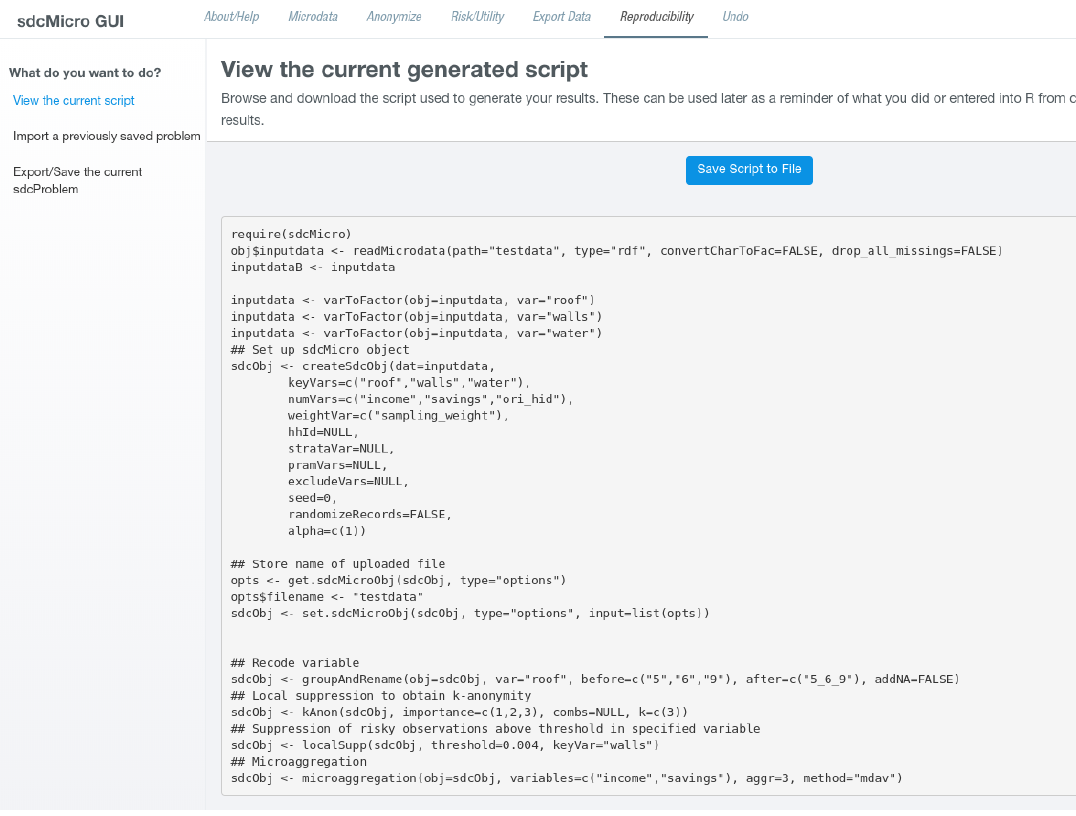
Figure 4. View/analyze the required code to reproduce the current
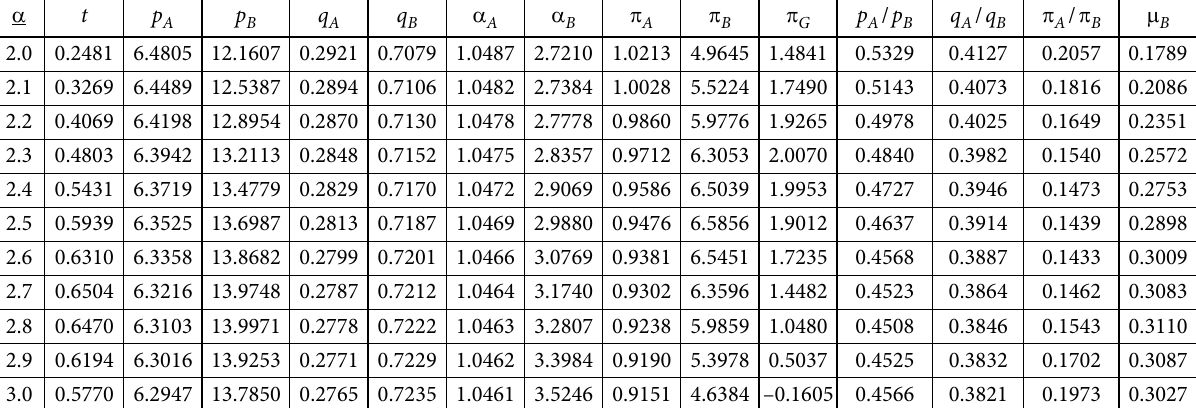
Table 3. Dynamic changes of all the factors caused by changes in minimum assembly rate for government subsidy a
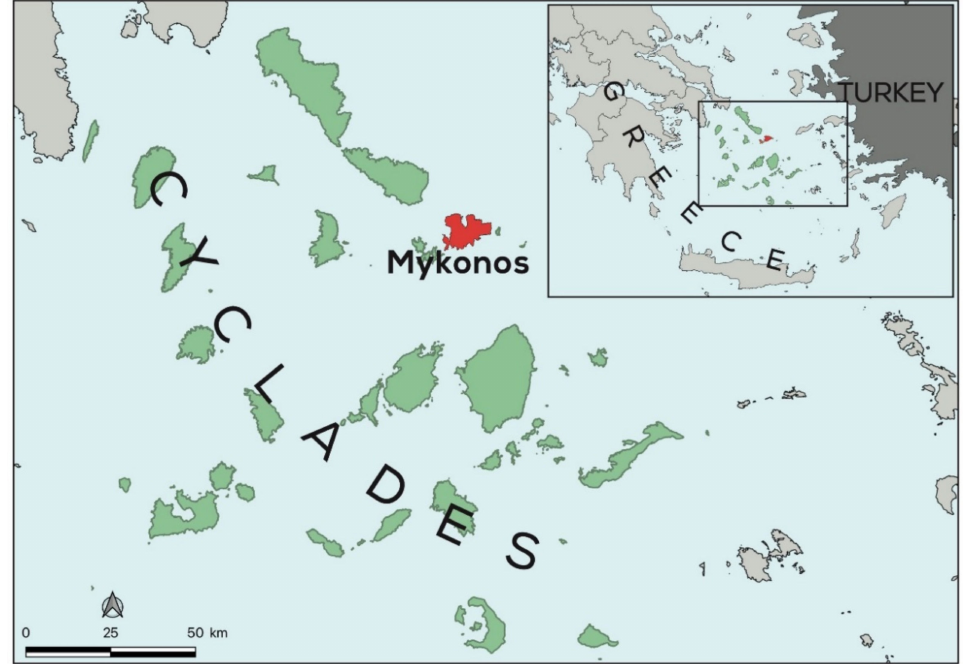
Figure 2. Mykonos and the Cyclades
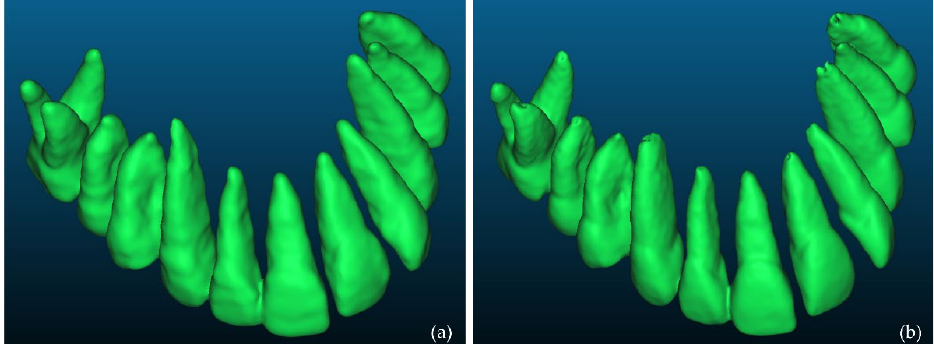
Figure 16. 3D models of teeth after their processing using Geomagic Wrap; ( a ): Experiment 2 (manual segmentation); ( b ): Experiment 4 (semi-automatic segmentation).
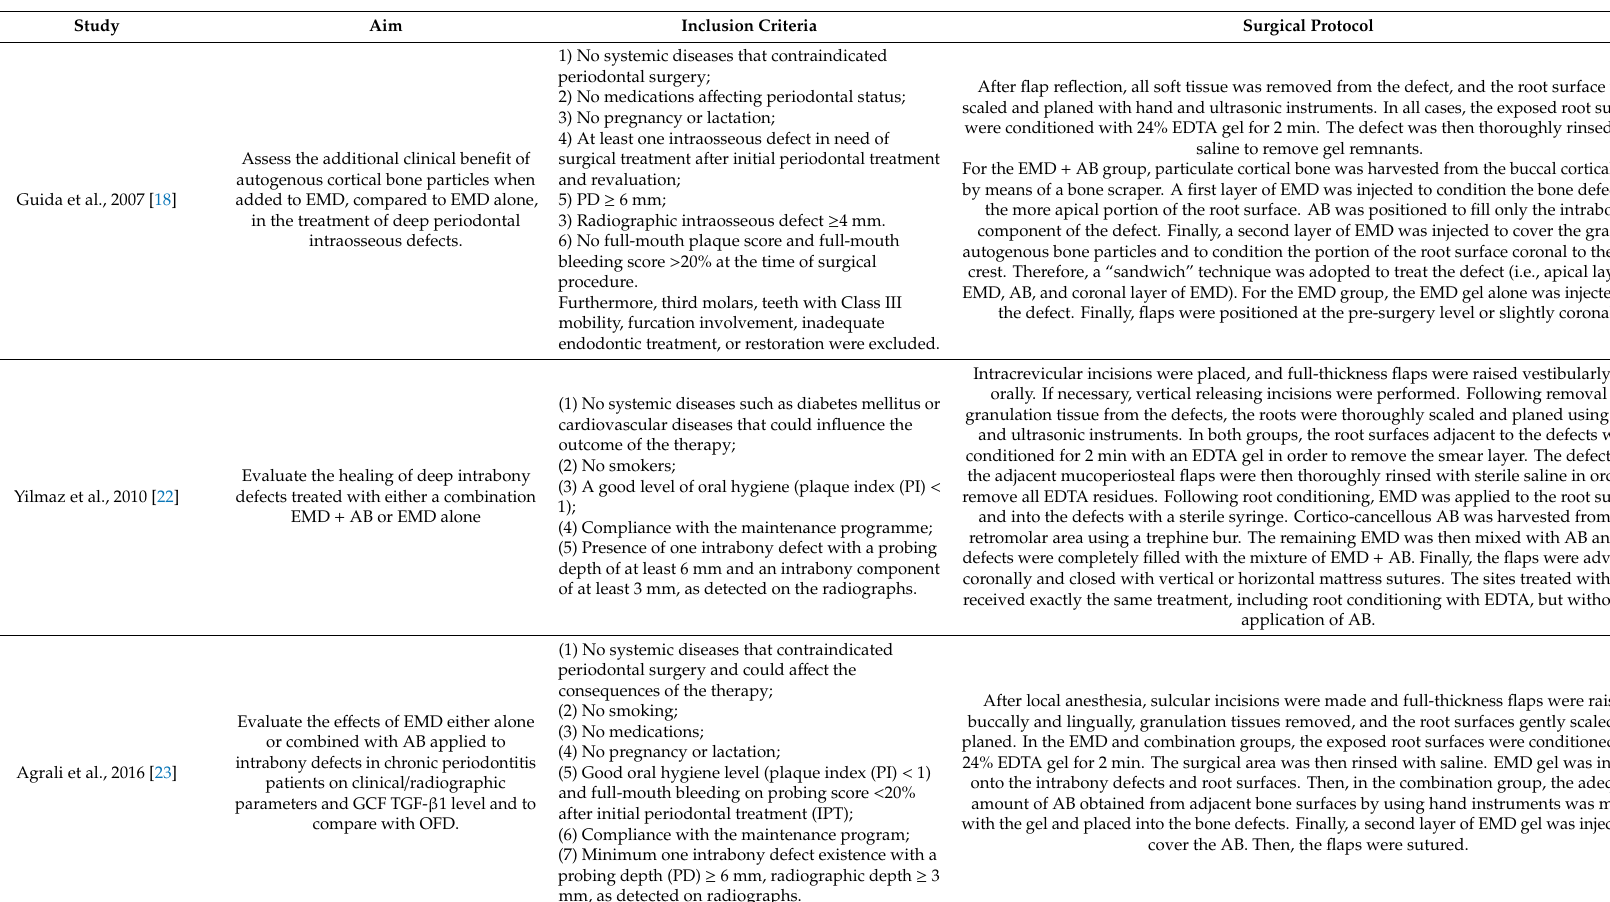
Table 2. Main characteristics of selected studies: aim, inclusion criteria, and surgical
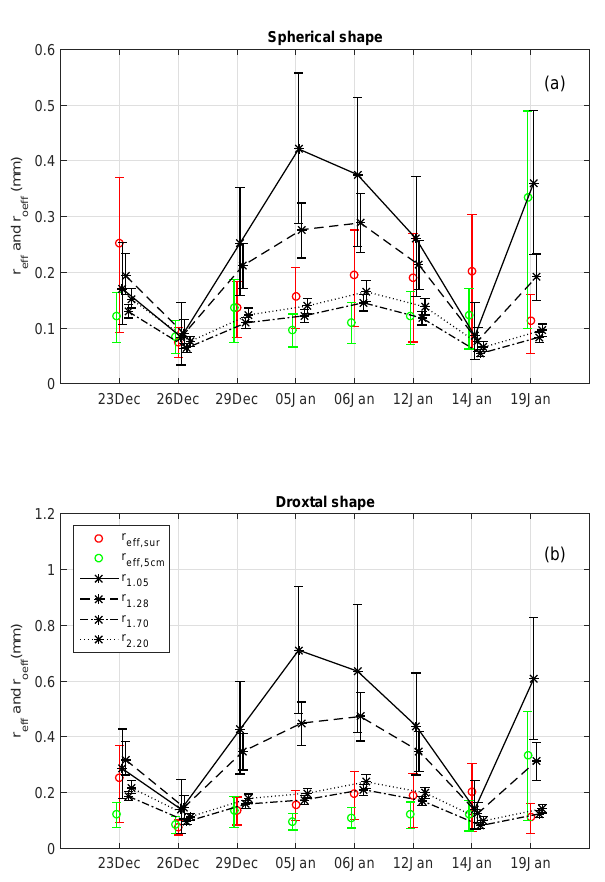
Figure 11. r eff obtained from the distributions of shortest skele- ton branches at the surface ( r eff,sur , red circles) and at 5cm depth ( r eff , 5cm , green circles), and r oeff derived with DISORT from spec- tral albedo observations at the wavebands centred on 1.05, 1.28, 1.70, and 2.20µm (stars with continuous, dashed, dashed-dotted, and dotted lines, respectively) during the eight case studies, for spherical (a) and droxtal (b) particle shapes. Error bars represent the uncertainties in the data and in the model calculations: for r eff,sur and r eff , 5cm , the uncertainty is calculated according to Eqs. (A3) and (A4) in Appendix A, while for r 1 . 05 , r 1 . 28 , r 1 . 70 , and r 2 . 20 the uncertainty results from the propagation of the errors in the particle metrics to the modelled albedo (E05 α, mod and E95 α, mod described in Appendix A3).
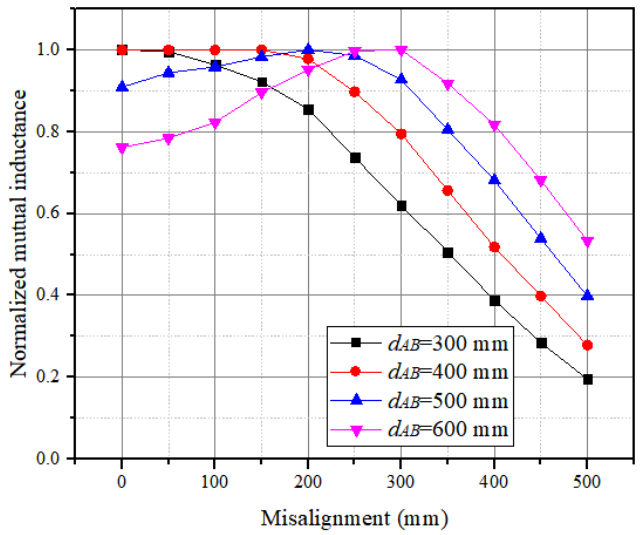
Figure 7. The normalized mutual inductance in misalignment with different d AB values.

______

→ WORK REQUEST:
Every entry above should be written out again verbatim, with no pictures included.

→ THE ANSWER:
Figure 4. View/analyze the required code to reproduce the current
Table 3. Dynamic changes of all the factors caused by changes in minimum assembly rate for government subsidy a
Figure 2. Mykonos and the Cyclades
Figure 16. 3D models of teeth after their processing using Geomagic Wrap; ( a ): Experiment 2 (manual segmentation); ( b ): Experiment 4 (semi-automatic segmentation).
Table 2. Main characteristics of selected studies: aim, inclusion criteria, and surgical
Figure 11. r eff obtained from the distributions of shortest skele- ton branches at the surface ( r eff,sur , red circles) and at 5cm depth ( r eff , 5cm , green circles), and r oeff derived with DISORT from spec- tral albedo observations at the wavebands centred on 1.05, 1.28, 1.70, and 2.20µm (stars with continuous, dashed, dashed-dotted, and dotted lines, respectively) during the eight case studies, for spherical (a) and droxtal (b) particle shapes. Error bars represent the uncertainties in the data and in the model calculations: for r eff,sur and r eff , 5cm , the uncertainty is calculated according to Eqs. (A3) and (A4) in Appendix A, while for r 1 . 05 , r 1 . 28 , r 1 . 70 , and r 2 . 20 the uncertainty results from the propagation of the errors in the particle metrics to the modelled albedo (E05 α, mod and E95 α, mod described in Appendix A3).
Figure 7. The normalized mutual inductance in misalignment with different d AB values.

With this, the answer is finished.